Betts led the way at the plate, going three for four with a walk and three RBIs.
He produced a momentum swing on defense, throwing out a runner at home to keep the score tied in the seventh inning.
And he provided a constant spark to help the Dodgers, who trailed 4-1 after the fourth inning on a night they used nothing but bullpen pitchers, match their season-long winning streak and clinch a series win in Philadelphia.
“He’s just playing elite baseball right now,” Roberts said of Betts, who also singled to fall a triple shy of the cycle and is batting .316 in May with 10 extra-base hits in his last nine games. “And we need every bit of it.”
There was a brief moment when it looked like Betts’ big night would suffer a painful early end.
With the Dodgers (27-12) still trailing by three runs in the fifth — Betts had hit his ninth homer of the season in the third inning, but spot starter Mitch White and reliever David Price gave up four combined runs through four — Betts lined a two-run double into left-center field.
As he rounded second base, Betts had his gaze fixed toward the outfield, watching as the ball bounced away from Phillies center fielder Odúbel Herrera.
Betts immediately tried accelerating toward third base but lost his balance and landed hard on his side. He broke his fall with his left arm, but then grimaced while clutching at his elbow and wrist as he scrambled back to second.
For several moments, Betts writhed on the ground in pain. Roberts came running out of the duogut. A trainer followed closely behind.
“I thought it was his wrist originally,” Roberts said.
Instead, it was a stinger in Betts shoulder, making his arm go numb for a couple of moments.
“It was weird,” Betts said. “Freak accident.”
But after stretching out his arm, sensation soon returned. Betts popped back up to his feet and stayed in the game.
The Dodgers’ comeback was just getting underway.
Will Smith tied the score in the sixth inning, hitting a solo run home to right field that chased Phillies starter Aaron Nola from the game.
While the Dodgers then missed a couple prime chances to take the lead against the Phillies bullpen — leaving the bases loaded later in the sixth and squandering another opportunity after Betts, in his one real mistake Saturday, was picked off in the seventh — the score remained tied thanks to Betts’ heroics on defense.
The Phillies (18-22) loaded the bases in the seventh on a walk, a hit batter and puzzling defensive decision by Smith, who had Herrera seemingly caught in a rundown between third and home but held onto the ball until everyone was safe.
Then, with one out, Alec Bohm laced a dipping line drive toward Betts in right.
Betts charged on the ball and made a shoestring catch, then came up firing as Herrera tagged and tried to score. The throw was perfect. Herrera’s headfirst slide never had a chance.
“I figured he was going to take a chance,” Betts said. “So I was ready for it.”
Added Roberts: “To make that play was a game-changer.
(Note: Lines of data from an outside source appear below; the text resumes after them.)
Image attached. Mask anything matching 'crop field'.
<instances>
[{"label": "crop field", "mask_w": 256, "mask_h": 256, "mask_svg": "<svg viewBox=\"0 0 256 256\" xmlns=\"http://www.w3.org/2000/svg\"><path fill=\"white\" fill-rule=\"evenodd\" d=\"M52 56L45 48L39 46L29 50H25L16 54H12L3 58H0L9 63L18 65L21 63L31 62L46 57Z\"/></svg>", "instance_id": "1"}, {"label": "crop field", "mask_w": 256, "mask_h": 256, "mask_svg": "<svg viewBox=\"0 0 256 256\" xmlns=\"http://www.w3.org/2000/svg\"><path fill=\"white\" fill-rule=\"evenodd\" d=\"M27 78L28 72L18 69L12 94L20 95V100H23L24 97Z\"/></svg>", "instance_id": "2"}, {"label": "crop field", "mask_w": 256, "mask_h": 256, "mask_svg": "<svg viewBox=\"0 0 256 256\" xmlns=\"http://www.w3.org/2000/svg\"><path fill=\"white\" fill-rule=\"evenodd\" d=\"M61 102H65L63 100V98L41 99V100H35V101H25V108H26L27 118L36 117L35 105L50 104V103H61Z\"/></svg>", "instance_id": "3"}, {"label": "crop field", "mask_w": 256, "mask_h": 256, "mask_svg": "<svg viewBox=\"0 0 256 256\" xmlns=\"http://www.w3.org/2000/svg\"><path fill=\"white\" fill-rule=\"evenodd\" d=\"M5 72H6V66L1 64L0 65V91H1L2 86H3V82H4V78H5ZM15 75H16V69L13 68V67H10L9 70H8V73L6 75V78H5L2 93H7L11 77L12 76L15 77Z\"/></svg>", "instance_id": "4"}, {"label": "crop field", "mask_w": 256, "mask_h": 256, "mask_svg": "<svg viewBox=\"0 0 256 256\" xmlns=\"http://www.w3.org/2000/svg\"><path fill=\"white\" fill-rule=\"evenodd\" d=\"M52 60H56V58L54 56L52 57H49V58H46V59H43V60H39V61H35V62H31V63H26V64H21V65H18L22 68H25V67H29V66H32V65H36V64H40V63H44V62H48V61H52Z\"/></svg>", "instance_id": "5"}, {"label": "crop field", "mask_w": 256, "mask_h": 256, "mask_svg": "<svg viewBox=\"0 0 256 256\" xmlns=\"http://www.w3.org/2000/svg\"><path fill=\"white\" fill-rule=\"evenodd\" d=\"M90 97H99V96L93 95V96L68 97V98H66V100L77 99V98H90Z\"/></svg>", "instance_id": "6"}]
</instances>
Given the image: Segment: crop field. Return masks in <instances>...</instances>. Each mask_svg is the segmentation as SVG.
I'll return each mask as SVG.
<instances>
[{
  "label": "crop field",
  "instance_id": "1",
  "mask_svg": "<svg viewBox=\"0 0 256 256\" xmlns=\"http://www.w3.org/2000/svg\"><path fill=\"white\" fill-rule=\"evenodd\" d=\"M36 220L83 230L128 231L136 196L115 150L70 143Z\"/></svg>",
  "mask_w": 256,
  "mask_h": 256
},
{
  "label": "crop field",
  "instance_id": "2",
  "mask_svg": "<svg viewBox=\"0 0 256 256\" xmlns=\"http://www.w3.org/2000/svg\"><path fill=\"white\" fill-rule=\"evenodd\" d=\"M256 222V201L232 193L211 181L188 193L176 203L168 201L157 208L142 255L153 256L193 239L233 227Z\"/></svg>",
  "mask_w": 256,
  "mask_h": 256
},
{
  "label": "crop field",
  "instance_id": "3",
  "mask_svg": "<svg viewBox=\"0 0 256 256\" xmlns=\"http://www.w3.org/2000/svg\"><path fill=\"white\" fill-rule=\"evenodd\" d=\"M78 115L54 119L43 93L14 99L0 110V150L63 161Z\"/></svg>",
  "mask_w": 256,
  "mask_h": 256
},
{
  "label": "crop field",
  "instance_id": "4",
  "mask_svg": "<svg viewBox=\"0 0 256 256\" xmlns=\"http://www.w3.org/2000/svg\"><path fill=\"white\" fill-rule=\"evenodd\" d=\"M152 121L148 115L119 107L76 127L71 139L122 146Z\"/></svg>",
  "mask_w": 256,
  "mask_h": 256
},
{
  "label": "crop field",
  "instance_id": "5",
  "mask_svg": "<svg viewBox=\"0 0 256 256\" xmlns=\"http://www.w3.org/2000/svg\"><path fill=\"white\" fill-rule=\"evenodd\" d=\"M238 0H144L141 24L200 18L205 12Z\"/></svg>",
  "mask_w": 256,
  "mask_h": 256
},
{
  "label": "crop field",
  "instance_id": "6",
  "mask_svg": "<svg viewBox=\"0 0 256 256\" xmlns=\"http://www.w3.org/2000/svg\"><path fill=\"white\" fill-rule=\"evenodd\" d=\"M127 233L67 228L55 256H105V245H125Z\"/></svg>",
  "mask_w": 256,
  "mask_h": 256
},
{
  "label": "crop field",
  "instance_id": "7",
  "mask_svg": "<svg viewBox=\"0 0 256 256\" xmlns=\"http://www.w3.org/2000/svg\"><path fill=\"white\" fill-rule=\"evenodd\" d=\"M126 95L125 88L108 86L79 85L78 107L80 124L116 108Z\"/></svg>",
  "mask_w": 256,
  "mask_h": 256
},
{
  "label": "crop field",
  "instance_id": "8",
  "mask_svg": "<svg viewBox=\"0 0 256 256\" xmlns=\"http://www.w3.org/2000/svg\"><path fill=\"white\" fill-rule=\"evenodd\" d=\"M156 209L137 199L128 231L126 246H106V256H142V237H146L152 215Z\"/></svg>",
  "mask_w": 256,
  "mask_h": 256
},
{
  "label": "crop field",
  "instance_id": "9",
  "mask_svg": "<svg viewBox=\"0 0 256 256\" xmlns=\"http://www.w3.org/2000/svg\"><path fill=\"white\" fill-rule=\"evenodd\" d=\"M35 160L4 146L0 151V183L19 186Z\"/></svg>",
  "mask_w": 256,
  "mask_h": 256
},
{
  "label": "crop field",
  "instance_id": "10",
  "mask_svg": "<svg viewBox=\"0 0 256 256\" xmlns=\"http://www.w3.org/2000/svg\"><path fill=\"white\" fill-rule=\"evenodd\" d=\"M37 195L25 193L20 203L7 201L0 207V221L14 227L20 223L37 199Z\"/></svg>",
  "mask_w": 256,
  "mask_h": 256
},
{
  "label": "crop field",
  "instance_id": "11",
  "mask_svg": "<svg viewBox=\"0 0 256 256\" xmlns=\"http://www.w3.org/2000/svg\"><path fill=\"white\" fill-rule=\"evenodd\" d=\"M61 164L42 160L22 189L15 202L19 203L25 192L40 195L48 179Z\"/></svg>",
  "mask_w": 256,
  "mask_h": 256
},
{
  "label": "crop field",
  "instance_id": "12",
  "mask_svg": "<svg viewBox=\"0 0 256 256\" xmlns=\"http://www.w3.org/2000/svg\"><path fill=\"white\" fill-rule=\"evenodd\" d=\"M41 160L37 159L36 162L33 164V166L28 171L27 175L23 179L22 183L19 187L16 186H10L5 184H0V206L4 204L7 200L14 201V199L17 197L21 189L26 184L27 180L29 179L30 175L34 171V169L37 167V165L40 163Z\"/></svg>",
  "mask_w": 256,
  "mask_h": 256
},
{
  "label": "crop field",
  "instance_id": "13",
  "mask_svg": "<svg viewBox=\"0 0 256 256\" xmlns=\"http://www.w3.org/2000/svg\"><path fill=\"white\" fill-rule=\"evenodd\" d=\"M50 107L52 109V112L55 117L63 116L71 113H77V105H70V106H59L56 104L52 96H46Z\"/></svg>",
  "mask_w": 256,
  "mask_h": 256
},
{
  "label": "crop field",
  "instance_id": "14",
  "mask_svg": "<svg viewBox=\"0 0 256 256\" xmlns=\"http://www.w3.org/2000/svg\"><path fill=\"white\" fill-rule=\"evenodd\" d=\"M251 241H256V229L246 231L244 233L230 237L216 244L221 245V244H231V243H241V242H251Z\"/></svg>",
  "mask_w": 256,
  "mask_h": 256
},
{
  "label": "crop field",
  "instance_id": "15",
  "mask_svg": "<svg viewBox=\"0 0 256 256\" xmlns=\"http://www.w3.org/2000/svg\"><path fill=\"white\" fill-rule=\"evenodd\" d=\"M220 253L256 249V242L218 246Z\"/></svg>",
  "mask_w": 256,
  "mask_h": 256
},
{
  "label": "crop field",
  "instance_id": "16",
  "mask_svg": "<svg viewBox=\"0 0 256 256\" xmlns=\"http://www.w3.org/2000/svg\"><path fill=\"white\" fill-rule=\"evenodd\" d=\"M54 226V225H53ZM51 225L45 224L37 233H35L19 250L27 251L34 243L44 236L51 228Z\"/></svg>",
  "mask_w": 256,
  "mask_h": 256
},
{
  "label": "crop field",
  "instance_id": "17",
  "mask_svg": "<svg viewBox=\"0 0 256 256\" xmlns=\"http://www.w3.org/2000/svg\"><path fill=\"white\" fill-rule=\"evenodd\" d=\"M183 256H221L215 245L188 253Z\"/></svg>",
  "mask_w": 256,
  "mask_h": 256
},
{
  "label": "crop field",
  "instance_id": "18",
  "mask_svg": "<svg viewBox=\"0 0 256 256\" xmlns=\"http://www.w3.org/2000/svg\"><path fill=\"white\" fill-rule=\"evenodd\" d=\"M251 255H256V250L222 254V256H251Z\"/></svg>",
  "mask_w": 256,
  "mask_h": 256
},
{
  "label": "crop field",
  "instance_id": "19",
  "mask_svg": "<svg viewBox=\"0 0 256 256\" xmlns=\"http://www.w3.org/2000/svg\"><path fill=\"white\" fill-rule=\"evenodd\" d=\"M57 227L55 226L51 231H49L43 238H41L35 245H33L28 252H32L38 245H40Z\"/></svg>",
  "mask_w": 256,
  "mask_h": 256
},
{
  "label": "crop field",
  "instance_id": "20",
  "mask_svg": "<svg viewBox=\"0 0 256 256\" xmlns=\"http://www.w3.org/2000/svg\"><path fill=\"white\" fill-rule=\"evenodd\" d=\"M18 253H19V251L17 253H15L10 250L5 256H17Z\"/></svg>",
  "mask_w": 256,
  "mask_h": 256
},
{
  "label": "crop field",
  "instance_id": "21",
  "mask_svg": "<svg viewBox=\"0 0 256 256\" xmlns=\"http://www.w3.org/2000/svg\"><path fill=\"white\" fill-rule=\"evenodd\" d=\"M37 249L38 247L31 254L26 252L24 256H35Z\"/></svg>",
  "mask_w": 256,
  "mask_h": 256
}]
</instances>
It just kind of gave the momentum back to us.”
After Austin Barnes added insurance with a solo home run in the ninth, the Dodgers’ bullpen put the finishing touches on the game.
The group combined for five scoreless innings to end the contest, including two perfect innings from Brusdar Graterol, 1⅓ scorelss innings from Daniel Hudson and closer Craig Kimbrel’s ninth save.
“That bond of those nine guys in the ‘pen is tight,” Roberts said. “And so they're doing a good job of picking each other up.”
Still, it was Betts who provided the biggest lift, keeping the Dodgers on a roll with his latest dazzling display.
“It’s one of those things — as he goes, we go,” Roberts said. “It was really fun to watch.”